À PROPOS DE MES |
Décidément, je n'ai retenu que le meilleur de mes voyages à Bolgobol. Tout y paraît si idyllique qu'on croirait lire une utopie. C'est bien pourtant le contraire. Une utopie est un lieu coupé de tout contact avec le reste de l'humanité : l'île de Thomas More, la Cité du Soleil de Campanella. Le Marmat, lui, est au centre du monde, au centre de l'Histoire, et précisément au centre de l'Asie. Il est à la croisée des mondes iraniens, chinois, indiens, hellénistiques, romains, mazdéens, bouddhistes, musulmans, turco-mongols, soviétiques. Mes voyages montrent, tout au contraire, que ce sont les histoires nationales qui sont bien, littéralement, des utopies, des légendes locales, et que le monde fut toujours mondial.
J'ai terminé le 7 juillet 2007 l'édition de mon dernier journal de voyage à Bolgobol. Le lendemain, j'ai mis à jour quelques retouches au deuxième, achevant une version stabilisée, si ce n'est définitive, des quatre volumes. Je pourrais l'appeler Voyages à Bolgobol, et la numéroter 0.1, car on ne sait jamais. L'ensemble a pris une taille bien considérable pour être lisible à l'écran ou imprimé chez soi (quelques 600 pages A4 serrées, soit plus d'un million et demi de signes). L'édition en librairie que j'envisageais en 2004 après la finalisation du premier volume n'est pourtant plus à l'ordre du jour. Ces livres sont essentiellement numériques, on s'en rend compte très vite en y plongeant, et je crains que l'édition sur papier ne les dénature trop.
Ce n'est finalement pas bien grave. Ils demandent plutôt à être ouverts au hasard, comme beaucoup de lecteurs l'ont déjà fait à la suite d'une requête sur un moteur de recherche.
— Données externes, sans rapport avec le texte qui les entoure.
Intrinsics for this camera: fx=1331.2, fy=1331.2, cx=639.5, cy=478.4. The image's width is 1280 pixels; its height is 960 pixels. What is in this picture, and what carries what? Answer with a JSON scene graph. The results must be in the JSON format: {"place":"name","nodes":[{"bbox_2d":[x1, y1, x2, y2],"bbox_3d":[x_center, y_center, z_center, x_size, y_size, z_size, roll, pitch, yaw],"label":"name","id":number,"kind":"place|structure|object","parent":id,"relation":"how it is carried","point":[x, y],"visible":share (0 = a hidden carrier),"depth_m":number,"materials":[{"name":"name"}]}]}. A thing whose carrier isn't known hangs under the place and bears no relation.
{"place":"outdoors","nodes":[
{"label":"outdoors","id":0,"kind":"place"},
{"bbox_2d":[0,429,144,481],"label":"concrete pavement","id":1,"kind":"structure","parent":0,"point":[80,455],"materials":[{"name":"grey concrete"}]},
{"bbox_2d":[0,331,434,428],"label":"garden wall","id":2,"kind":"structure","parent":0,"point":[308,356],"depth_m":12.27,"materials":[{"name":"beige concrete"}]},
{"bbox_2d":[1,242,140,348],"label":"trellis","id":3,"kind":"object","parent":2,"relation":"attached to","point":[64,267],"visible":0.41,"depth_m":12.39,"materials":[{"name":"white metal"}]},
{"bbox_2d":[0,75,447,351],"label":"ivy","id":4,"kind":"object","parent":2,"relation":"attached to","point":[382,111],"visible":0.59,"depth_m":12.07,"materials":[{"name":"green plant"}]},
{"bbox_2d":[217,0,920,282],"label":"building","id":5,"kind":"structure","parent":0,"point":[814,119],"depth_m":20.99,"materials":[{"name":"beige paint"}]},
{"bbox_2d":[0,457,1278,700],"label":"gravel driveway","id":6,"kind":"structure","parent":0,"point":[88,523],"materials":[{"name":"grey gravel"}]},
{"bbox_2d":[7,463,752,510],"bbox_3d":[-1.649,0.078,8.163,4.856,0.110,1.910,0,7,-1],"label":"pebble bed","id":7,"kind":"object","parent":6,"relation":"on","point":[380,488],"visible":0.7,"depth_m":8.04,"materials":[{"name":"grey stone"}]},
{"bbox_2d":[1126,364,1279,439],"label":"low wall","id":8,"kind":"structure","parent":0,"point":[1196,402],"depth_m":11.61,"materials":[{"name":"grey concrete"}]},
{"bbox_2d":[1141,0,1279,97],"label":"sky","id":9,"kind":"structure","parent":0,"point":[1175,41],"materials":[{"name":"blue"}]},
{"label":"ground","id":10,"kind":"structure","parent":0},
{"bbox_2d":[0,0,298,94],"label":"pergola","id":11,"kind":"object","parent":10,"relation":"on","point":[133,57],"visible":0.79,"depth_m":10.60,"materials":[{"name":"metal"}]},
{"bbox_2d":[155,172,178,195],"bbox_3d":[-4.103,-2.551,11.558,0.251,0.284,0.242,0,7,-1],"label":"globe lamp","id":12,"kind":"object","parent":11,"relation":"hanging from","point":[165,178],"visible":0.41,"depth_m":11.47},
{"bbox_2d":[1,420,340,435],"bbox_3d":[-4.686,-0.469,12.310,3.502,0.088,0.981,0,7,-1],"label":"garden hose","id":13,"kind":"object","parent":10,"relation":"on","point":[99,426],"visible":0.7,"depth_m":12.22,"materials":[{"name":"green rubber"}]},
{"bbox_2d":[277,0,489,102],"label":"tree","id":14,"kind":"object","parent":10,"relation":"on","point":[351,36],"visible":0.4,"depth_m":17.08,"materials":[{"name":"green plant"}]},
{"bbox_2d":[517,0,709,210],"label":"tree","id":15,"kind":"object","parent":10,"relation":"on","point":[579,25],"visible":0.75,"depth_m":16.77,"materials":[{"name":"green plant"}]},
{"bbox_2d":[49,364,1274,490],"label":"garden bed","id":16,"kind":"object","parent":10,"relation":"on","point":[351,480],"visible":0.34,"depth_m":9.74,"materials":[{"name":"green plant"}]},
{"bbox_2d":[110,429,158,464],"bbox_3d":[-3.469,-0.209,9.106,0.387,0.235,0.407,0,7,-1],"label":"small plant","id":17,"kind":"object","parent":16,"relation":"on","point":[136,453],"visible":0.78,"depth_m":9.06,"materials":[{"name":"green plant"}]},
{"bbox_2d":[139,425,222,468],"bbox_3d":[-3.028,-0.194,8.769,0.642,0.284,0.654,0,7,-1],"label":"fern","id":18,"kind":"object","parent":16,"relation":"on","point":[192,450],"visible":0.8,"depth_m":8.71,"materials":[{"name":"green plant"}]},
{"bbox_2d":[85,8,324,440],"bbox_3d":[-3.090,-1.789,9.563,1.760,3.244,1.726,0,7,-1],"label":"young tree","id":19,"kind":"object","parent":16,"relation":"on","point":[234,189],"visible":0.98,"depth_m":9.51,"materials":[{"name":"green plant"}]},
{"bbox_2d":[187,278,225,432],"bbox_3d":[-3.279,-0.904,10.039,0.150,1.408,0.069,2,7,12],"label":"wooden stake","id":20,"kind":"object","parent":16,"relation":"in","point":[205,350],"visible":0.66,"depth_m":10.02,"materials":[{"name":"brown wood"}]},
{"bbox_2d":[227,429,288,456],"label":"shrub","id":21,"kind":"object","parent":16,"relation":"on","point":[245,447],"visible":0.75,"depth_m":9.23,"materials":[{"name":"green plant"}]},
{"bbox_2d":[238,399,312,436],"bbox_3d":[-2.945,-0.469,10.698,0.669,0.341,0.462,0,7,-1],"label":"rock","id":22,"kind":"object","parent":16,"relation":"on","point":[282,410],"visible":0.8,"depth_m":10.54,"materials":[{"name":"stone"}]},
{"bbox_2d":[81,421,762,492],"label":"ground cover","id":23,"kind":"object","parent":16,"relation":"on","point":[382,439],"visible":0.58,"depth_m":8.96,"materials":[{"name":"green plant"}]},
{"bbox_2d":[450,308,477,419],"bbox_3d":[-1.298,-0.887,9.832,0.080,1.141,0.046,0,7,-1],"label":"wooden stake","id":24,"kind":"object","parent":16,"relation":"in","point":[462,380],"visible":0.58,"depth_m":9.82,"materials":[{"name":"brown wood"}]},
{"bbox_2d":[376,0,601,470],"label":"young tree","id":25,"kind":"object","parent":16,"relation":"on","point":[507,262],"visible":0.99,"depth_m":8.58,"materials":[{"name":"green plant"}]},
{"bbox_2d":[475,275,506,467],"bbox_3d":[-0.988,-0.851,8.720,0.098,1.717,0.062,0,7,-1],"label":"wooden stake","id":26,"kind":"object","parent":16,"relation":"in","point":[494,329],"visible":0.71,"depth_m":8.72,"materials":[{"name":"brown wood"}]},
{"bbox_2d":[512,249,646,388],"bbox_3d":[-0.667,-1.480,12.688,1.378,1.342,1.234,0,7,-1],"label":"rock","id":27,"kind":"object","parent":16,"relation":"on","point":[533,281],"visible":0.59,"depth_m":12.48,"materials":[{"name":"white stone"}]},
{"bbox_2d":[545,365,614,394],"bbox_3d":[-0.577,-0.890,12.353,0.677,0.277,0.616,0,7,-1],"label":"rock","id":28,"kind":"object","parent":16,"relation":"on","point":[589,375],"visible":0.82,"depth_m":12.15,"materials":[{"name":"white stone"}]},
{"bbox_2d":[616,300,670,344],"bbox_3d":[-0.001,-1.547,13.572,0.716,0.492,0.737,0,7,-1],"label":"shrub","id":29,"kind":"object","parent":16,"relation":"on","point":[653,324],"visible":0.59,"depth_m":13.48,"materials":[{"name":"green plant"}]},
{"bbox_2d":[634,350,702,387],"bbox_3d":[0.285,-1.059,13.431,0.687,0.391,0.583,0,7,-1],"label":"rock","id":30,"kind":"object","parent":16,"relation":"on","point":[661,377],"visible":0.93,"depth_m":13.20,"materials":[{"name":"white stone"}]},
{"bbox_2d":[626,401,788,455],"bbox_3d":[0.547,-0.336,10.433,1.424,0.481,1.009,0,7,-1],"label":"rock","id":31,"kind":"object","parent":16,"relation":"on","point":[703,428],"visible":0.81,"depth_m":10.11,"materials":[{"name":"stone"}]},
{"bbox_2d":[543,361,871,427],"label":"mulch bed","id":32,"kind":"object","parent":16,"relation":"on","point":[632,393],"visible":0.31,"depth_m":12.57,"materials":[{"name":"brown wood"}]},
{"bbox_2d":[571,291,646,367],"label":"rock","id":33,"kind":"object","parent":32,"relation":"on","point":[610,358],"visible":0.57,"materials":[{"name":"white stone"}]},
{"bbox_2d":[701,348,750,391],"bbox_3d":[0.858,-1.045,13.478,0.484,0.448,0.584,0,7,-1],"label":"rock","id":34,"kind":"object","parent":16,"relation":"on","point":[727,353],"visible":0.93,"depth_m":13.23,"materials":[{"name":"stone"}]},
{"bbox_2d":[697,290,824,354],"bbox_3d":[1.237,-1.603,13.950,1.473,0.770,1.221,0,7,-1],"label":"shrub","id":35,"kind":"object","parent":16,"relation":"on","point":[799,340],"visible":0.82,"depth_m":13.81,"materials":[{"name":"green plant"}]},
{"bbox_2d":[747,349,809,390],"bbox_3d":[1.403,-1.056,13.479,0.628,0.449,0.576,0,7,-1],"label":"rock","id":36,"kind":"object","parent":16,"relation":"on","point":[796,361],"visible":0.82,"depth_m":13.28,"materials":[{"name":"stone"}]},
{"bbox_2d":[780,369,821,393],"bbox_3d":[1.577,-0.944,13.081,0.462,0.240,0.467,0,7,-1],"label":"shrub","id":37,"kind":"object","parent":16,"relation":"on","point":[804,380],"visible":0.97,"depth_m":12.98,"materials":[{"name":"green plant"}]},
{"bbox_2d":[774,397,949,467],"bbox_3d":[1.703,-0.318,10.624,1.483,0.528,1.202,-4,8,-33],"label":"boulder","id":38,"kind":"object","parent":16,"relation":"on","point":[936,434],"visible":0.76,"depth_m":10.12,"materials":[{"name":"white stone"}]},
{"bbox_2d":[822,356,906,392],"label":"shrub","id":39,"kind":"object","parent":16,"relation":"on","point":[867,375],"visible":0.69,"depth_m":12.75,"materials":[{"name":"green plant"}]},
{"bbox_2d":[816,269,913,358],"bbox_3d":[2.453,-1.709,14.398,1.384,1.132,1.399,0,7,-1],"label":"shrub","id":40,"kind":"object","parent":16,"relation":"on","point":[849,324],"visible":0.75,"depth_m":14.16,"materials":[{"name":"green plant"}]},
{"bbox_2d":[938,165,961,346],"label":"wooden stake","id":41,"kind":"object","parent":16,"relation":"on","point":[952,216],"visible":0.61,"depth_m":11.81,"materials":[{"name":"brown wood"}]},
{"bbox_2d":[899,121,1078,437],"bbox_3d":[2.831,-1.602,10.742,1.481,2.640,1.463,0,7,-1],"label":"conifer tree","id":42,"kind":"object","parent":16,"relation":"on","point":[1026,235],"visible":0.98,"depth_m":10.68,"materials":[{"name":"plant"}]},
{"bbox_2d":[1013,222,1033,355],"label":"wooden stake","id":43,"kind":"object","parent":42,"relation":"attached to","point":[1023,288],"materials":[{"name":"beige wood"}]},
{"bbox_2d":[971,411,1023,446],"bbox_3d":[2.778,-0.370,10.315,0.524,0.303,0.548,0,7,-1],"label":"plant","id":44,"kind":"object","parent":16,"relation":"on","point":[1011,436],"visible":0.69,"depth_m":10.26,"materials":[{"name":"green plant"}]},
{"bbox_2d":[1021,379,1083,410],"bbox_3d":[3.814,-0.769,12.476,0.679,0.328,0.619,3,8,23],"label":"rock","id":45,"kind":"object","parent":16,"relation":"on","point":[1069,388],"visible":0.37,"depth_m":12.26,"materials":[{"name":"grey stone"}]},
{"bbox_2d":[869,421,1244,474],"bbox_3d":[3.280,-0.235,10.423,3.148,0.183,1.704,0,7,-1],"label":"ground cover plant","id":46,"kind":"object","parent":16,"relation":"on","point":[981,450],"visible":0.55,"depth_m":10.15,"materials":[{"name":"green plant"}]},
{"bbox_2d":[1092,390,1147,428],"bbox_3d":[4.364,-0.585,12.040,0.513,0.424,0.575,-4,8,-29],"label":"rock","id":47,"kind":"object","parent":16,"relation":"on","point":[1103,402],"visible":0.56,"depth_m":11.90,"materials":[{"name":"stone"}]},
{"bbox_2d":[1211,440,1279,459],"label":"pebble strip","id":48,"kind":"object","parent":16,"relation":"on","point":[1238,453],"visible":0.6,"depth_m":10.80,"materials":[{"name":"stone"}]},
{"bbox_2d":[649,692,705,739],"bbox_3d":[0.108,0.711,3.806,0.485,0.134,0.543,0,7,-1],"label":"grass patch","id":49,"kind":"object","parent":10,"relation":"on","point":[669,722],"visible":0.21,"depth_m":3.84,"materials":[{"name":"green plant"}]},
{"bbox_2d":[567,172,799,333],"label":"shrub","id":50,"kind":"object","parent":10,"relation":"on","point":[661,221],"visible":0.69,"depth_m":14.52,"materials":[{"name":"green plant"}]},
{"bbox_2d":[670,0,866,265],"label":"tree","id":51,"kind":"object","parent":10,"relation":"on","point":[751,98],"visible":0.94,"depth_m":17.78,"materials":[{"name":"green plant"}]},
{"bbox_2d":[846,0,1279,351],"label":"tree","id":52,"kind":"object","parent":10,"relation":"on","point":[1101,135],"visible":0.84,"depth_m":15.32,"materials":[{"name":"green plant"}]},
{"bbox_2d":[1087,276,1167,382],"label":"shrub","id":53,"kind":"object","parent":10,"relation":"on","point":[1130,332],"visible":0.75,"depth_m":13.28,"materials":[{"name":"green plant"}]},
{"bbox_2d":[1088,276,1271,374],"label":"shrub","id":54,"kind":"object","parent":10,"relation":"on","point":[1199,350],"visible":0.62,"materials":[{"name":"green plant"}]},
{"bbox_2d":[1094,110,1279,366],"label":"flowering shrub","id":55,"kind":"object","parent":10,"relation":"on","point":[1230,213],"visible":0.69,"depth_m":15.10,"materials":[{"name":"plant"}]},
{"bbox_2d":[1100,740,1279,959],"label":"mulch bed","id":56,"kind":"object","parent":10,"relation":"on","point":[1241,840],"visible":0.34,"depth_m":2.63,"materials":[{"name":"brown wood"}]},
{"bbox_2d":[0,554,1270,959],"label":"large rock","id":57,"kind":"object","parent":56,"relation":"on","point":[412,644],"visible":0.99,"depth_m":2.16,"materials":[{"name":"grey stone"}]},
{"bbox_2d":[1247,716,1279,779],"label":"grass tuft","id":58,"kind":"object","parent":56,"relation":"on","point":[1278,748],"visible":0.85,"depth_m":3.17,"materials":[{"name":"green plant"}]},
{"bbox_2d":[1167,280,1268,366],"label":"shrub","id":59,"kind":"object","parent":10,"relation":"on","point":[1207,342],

Des liens internes renvoient si nécessaire à des passages antérieurs. Ils invitent à voyager dans mes propres voyages à les parcourir, certes, et aussi à en sortir lorsqu'un lien externe le propose, ou même lorsqu'un nom fait question ou seulement suscite l'imagination. Un livre qui s'ouvre dans des fenêtres, et non à la surface de feuillets, voilà qui change l'orientation de la littérature. Une fenêtre est toujours supposée s'ouvrir sur l'extérieur : elle permet de sortir du livre sans même en lever le nez. Elle évite à l'imagination de s'enfermer dans un monde imaginé, réaliste ou fantaisiste, et l'oriente sur le seul qui soit réel, immense et chargé de toutes les virtualités.
C'est cela, mes livres invitent à les parcourir sans ordre, à s'émanciper de celui que je leur ai bien donné et que les dates rappellent. De tous les ordres possibles, celui de la chronologie est tout à la fois le moins arbitraire, le plus cohérent et le mieux navigable. C'est bien précisément à quoi sert le signe écrit : naviguer dans la suite temporelle de la pensée, et surtout en sortir. La fenêtre donne alors une puissance dont est privée la feuille, volante ou brochée. En lisant ainsi, on se retrouvera assurément au plus proche de la façon dont j'ai écrit.